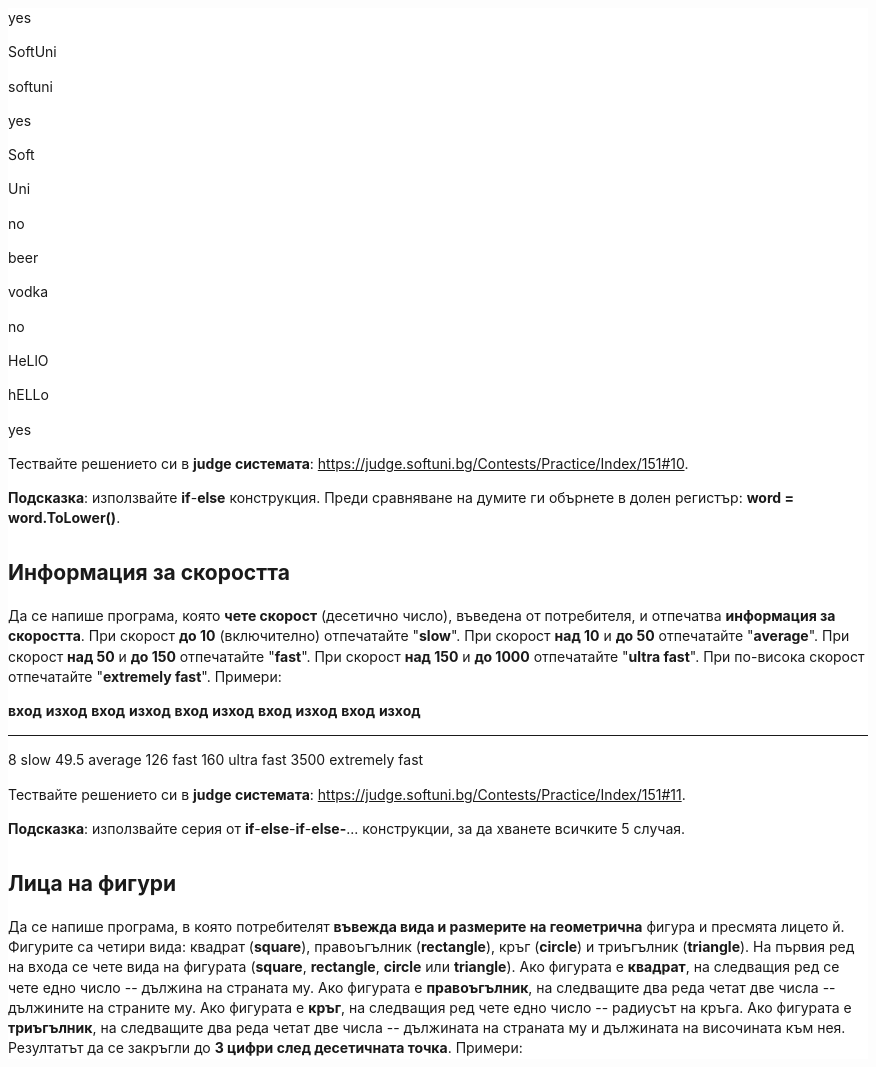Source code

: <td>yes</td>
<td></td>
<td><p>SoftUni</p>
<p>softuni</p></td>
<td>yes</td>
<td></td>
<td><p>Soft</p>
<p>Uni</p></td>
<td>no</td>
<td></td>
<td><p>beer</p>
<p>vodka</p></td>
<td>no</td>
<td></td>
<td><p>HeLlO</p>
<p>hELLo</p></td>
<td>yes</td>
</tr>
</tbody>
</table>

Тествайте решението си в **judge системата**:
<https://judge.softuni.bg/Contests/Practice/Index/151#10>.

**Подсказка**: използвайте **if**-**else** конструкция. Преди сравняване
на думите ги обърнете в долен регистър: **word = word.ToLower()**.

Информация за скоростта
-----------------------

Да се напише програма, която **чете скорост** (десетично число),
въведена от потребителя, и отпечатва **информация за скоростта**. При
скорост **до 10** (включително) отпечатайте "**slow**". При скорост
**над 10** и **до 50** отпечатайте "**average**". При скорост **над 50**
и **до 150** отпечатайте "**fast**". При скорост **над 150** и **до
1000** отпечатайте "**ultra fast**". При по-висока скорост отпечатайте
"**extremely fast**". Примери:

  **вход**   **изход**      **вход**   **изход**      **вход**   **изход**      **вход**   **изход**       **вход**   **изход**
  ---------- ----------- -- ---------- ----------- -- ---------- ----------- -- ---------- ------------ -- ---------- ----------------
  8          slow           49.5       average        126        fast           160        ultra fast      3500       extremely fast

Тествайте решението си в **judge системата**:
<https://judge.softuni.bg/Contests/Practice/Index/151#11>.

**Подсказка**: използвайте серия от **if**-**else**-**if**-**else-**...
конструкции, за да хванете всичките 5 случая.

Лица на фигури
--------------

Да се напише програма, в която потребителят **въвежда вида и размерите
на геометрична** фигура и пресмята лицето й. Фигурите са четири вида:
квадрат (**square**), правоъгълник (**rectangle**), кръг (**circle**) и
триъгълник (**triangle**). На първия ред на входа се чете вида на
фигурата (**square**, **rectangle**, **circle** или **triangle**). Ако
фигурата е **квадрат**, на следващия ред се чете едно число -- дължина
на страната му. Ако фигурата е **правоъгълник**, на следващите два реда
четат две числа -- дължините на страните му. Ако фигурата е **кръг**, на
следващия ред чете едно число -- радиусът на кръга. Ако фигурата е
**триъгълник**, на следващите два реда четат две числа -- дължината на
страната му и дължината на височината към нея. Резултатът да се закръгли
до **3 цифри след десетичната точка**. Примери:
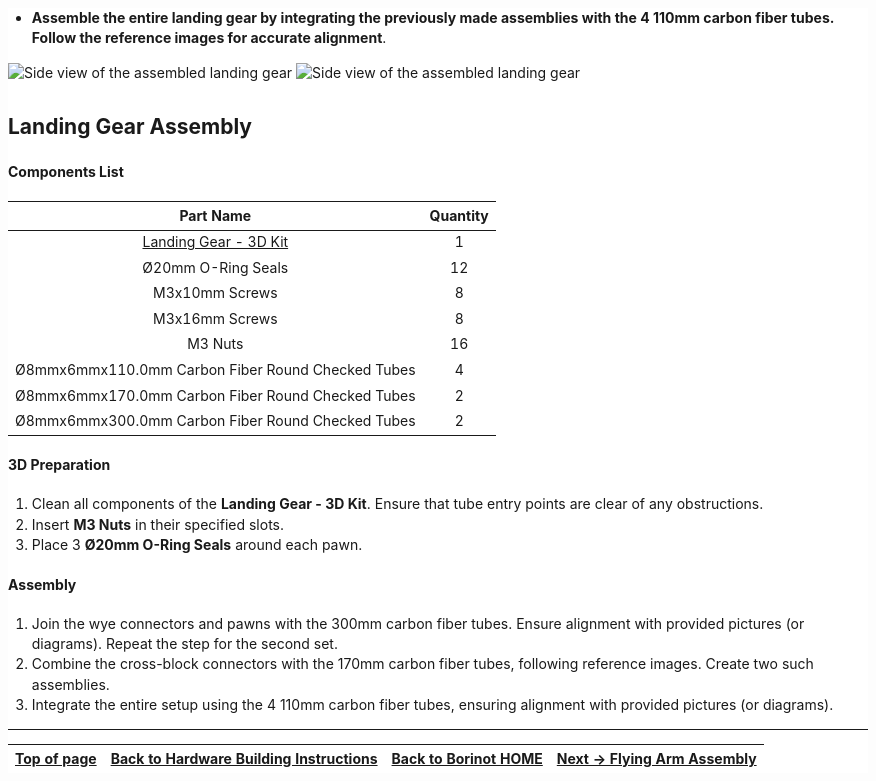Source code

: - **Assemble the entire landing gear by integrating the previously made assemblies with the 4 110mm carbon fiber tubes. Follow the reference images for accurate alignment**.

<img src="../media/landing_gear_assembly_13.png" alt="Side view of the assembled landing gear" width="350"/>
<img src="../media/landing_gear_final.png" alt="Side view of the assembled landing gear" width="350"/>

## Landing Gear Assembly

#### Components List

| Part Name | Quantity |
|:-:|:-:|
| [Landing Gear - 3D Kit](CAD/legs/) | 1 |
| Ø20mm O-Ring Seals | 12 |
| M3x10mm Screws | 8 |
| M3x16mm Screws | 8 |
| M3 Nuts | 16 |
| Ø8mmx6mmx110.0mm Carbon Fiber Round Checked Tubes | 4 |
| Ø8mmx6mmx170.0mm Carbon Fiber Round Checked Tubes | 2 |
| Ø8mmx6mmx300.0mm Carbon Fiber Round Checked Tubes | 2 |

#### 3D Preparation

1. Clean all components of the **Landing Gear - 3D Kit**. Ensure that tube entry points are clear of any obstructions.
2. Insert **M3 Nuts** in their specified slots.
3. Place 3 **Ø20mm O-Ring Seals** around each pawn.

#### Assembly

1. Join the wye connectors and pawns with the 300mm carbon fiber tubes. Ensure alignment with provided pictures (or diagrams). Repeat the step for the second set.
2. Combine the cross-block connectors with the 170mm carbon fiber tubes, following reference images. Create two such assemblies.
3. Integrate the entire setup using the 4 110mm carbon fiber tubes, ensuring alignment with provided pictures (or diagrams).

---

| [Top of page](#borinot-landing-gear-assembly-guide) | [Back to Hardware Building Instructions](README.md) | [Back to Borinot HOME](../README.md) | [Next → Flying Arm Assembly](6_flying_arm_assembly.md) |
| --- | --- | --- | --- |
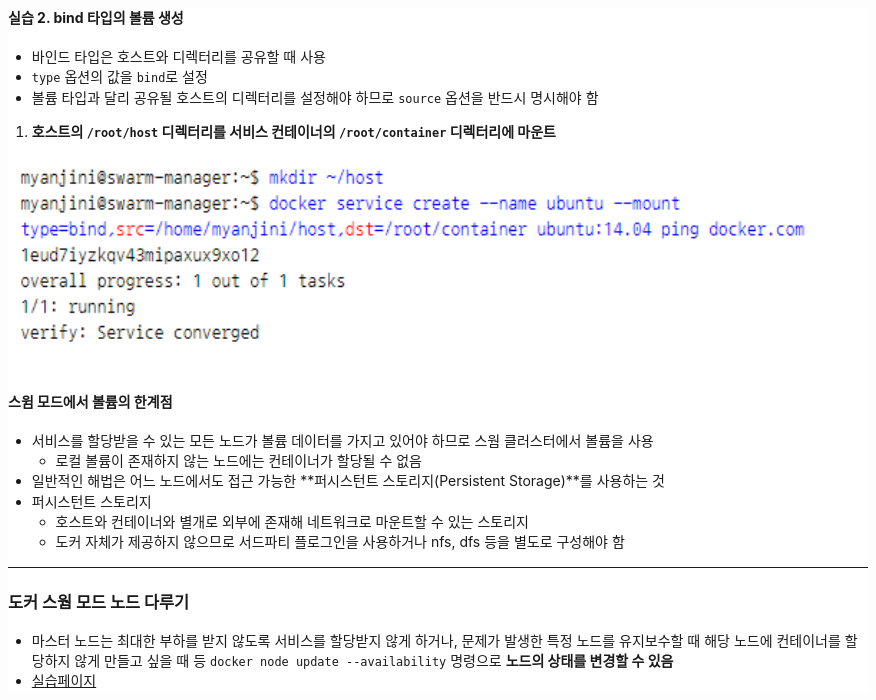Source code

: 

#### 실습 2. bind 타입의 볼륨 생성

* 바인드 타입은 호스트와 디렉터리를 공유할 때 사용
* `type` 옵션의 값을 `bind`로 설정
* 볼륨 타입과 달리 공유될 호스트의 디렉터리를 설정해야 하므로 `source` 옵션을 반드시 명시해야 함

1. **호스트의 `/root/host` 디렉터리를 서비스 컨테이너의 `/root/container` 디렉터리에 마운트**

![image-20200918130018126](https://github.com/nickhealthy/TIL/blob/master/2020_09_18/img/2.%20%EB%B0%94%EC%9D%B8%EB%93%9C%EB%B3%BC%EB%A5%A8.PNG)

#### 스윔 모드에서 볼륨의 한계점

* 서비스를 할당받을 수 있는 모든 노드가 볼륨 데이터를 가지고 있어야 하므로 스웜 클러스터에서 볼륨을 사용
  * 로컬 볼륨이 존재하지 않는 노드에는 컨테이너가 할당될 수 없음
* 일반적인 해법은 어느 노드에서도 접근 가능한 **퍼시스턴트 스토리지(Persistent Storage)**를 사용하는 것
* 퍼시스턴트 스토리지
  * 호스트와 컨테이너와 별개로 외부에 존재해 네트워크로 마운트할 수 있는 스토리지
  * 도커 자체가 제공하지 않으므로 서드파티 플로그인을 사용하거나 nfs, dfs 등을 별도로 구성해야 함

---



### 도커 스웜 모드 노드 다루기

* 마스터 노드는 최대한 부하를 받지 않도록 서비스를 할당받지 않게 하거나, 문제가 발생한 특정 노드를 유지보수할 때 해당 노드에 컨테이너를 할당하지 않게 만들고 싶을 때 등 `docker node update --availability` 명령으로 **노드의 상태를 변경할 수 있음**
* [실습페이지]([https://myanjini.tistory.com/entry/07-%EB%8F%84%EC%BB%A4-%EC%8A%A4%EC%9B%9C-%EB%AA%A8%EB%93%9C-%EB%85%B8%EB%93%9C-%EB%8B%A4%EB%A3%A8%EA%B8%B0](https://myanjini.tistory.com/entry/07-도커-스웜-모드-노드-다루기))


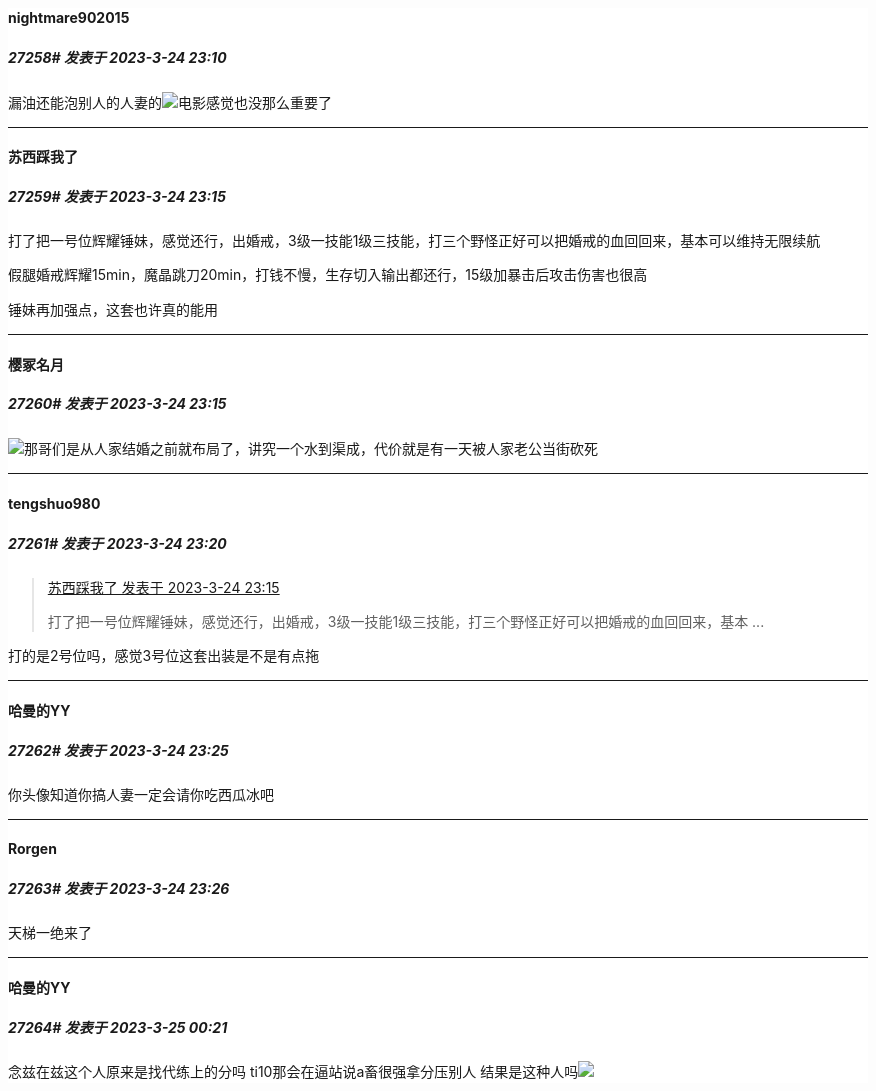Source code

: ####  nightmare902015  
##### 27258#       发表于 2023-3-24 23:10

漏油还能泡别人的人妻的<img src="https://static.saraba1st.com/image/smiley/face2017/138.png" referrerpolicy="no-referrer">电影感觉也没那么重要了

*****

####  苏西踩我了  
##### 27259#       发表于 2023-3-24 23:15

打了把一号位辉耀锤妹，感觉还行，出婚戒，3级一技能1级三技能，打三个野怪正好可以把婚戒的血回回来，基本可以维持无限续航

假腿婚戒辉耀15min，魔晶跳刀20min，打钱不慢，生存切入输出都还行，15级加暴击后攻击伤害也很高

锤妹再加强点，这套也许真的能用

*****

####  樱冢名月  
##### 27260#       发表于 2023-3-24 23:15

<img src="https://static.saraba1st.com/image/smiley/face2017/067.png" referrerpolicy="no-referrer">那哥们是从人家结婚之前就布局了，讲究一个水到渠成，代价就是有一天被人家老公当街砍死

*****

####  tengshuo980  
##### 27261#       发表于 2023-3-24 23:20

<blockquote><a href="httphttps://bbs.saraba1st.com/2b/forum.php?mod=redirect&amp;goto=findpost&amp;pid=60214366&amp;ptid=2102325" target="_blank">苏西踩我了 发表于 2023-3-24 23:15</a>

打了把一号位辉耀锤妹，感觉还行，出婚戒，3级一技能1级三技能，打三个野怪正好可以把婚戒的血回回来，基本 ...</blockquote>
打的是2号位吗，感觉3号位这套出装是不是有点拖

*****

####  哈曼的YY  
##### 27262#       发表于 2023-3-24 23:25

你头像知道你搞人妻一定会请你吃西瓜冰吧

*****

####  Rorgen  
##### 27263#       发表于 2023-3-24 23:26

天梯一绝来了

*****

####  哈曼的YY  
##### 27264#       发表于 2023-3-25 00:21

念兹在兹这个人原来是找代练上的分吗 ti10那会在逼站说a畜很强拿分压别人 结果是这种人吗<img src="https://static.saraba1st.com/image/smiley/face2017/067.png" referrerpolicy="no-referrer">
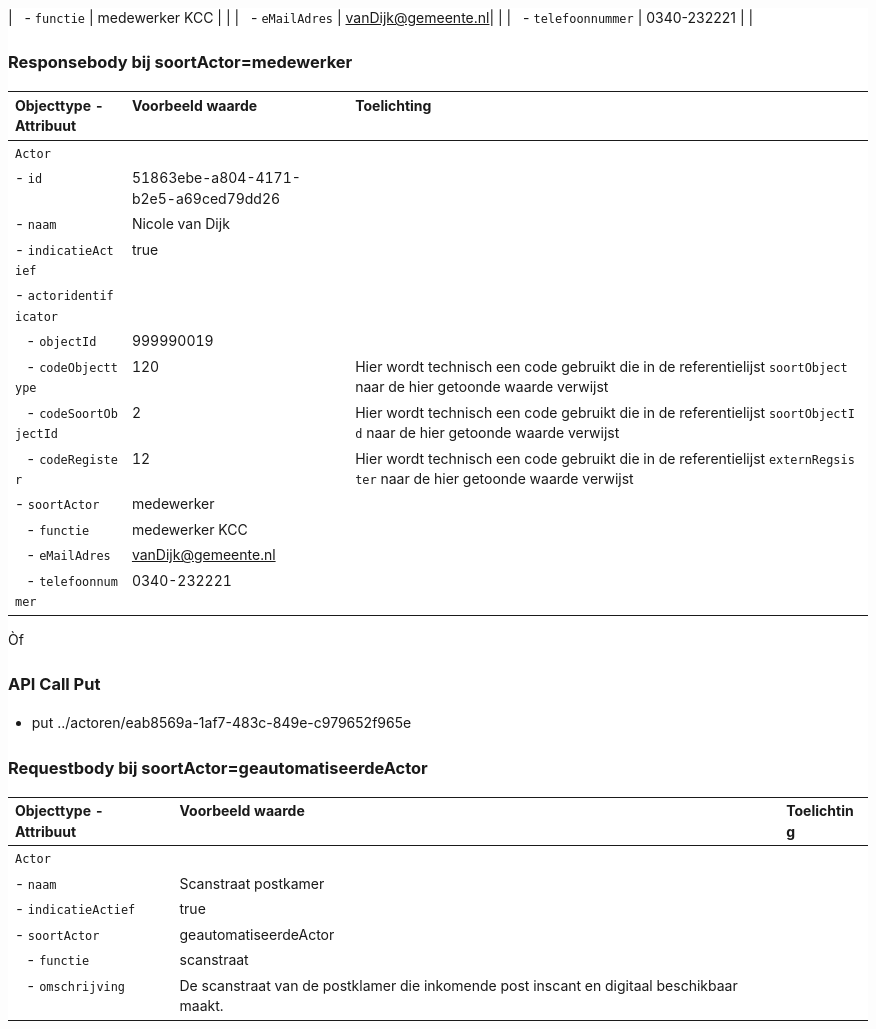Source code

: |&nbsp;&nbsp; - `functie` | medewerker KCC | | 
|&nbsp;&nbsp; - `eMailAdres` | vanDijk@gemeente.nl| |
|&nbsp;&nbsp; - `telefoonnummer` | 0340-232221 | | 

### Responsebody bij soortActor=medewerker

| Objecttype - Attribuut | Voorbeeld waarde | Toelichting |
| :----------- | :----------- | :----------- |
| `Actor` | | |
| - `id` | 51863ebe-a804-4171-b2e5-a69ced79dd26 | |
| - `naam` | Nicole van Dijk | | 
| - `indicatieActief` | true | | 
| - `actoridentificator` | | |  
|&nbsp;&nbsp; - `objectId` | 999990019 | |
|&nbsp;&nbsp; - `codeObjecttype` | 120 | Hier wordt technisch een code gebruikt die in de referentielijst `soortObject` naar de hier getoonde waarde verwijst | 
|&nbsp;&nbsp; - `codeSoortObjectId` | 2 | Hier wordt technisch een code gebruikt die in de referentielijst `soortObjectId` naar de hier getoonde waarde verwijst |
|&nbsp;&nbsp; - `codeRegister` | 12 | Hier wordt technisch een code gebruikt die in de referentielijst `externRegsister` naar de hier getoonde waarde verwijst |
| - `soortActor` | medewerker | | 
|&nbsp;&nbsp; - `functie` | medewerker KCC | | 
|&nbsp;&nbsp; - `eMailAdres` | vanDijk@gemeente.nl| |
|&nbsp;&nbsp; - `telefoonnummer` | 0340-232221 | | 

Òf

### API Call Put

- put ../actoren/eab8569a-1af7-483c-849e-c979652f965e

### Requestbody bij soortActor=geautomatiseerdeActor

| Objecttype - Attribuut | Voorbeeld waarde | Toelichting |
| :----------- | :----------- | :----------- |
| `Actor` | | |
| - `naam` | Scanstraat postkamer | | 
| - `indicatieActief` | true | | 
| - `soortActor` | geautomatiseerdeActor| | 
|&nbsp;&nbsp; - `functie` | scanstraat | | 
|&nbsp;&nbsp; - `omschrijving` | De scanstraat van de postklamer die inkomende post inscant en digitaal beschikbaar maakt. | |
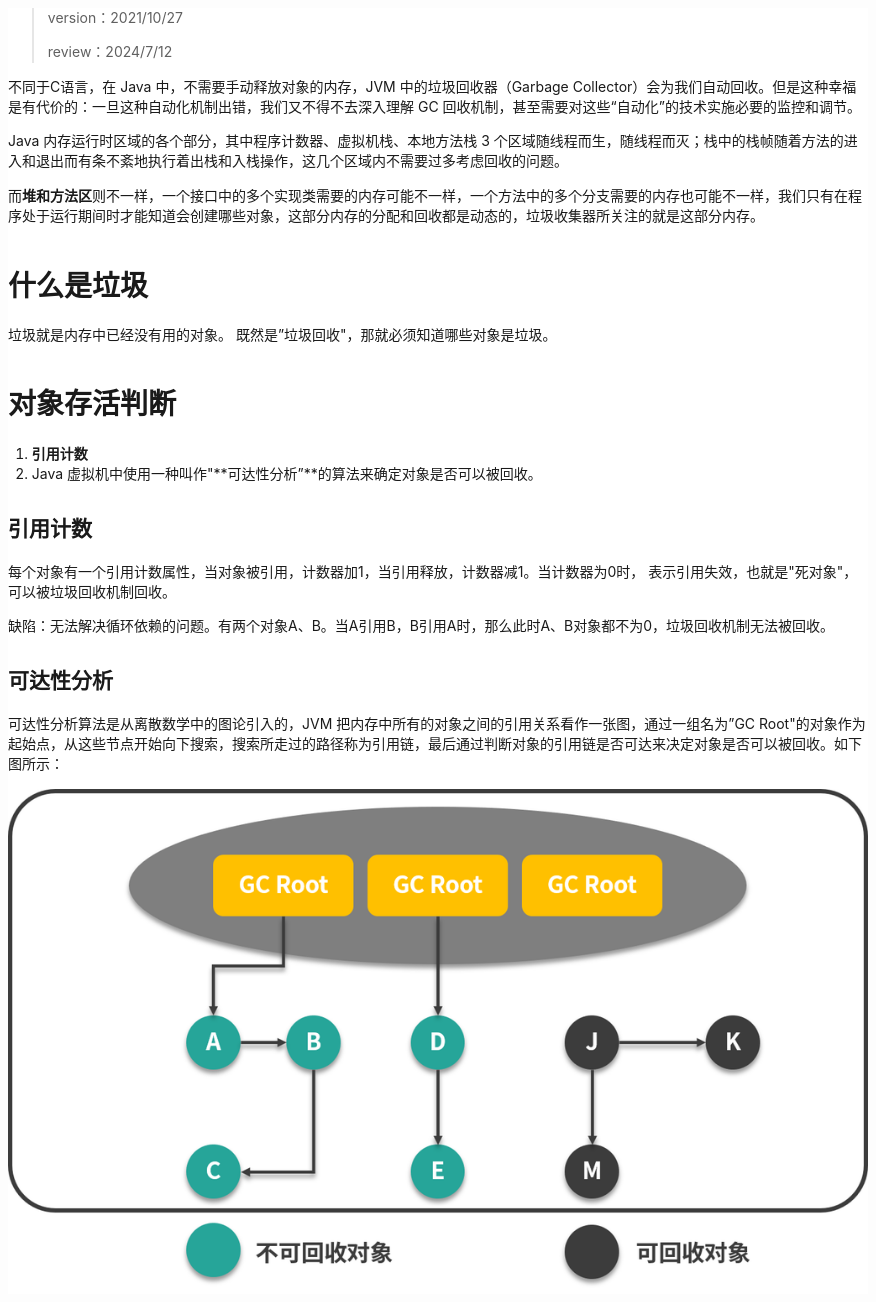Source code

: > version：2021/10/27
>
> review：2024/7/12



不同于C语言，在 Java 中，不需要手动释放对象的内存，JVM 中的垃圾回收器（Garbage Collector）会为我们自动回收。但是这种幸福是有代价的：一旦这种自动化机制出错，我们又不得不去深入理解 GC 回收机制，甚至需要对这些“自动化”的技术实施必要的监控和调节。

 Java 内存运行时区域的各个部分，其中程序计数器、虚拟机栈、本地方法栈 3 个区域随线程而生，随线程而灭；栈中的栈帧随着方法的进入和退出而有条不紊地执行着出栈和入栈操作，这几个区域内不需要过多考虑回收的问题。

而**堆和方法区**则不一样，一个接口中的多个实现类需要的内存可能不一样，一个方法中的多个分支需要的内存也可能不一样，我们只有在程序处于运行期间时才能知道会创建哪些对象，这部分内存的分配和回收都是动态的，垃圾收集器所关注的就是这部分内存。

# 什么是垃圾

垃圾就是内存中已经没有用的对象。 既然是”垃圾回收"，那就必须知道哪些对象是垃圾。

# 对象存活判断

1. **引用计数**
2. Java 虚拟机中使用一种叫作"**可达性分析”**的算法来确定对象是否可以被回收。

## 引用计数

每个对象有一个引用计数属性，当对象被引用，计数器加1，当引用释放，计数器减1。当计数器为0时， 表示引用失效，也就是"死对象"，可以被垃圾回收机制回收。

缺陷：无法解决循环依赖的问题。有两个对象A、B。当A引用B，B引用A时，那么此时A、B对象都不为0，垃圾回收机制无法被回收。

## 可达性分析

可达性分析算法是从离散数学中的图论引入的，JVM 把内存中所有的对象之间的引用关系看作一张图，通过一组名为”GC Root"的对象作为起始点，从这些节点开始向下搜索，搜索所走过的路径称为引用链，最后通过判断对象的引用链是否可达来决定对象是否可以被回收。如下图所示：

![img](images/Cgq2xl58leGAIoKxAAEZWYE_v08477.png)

WHAT YOU NEED TO DO >>
Rewrite everything from the line containing "#### 실습 2. bind 타입의 볼륨 생성" down to the line containing "打了把一号位辉耀锤妹，感觉还行，出婚戒，3级一技能1级三技能，打三个野怪正好可以把婚戒的血回回来，基本可以维持无限续航", replacing "스토리지" with "저장소" and keeping the rest unchanged. Leave the pictures out of your answer.

RESPONSE TO THIS TASK >>
#### 실습 2. bind 타입의 볼륨 생성

* 바인드 타입은 호스트와 디렉터리를 공유할 때 사용
* `type` 옵션의 값을 `bind`로 설정
* 볼륨 타입과 달리 공유될 호스트의 디렉터리를 설정해야 하므로 `source` 옵션을 반드시 명시해야 함

1. **호스트의 `/root/host` 디렉터리를 서비스 컨테이너의 `/root/container` 디렉터리에 마운트**

![image-20200918130018126](https://github.com/nickhealthy/TIL/blob/master/2020_09_18/img/2.%20%EB%B0%94%EC%9D%B8%EB%93%9C%EB%B3%BC%EB%A5%A8.PNG)

#### 스윔 모드에서 볼륨의 한계점

* 서비스를 할당받을 수 있는 모든 노드가 볼륨 데이터를 가지고 있어야 하므로 스웜 클러스터에서 볼륨을 사용
  * 로컬 볼륨이 존재하지 않는 노드에는 컨테이너가 할당될 수 없음
* 일반적인 해법은 어느 노드에서도 접근 가능한 **퍼시스턴트 저장소(Persistent Storage)**를 사용하는 것
* 퍼시스턴트 저장소
  * 호스트와 컨테이너와 별개로 외부에 존재해 네트워크로 마운트할 수 있는 저장소
  * 도커 자체가 제공하지 않으므로 서드파티 플로그인을 사용하거나 nfs, dfs 등을 별도로 구성해야 함

---



### 도커 스웜 모드 노드 다루기

* 마스터 노드는 최대한 부하를 받지 않도록 서비스를 할당받지 않게 하거나, 문제가 발생한 특정 노드를 유지보수할 때 해당 노드에 컨테이너를 할당하지 않게 만들고 싶을 때 등 `docker node update --availability` 명령으로 **노드의 상태를 변경할 수 있음**
* [실습페이지]([https://myanjini.tistory.com/entry/07-%EB%8F%84%EC%BB%A4-%EC%8A%A4%EC%9B%9C-%EB%AA%A8%EB%93%9C-%EB%85%B8%EB%93%9C-%EB%8B%A4%EB%A3%A8%EA%B8%B0](https://myanjini.tistory.com/entry/07-도커-스웜-모드-노드-다루기))


Source code

: ####  nightmare902015  
##### 27258#       发表于 2023-3-24 23:10

漏油还能泡别人的人妻的<img src="https://static.saraba1st.com/image/smiley/face2017/138.png" referrerpolicy="no-referrer">电影感觉也没那么重要了

*****

####  苏西踩我了  
##### 27259#       发表于 2023-3-24 23:15

打了把一号位辉耀锤妹，感觉还行，出婚戒，3级一技能1级三技能，打三个野怪正好可以把婚戒的血回回来，基本可以维持无限续航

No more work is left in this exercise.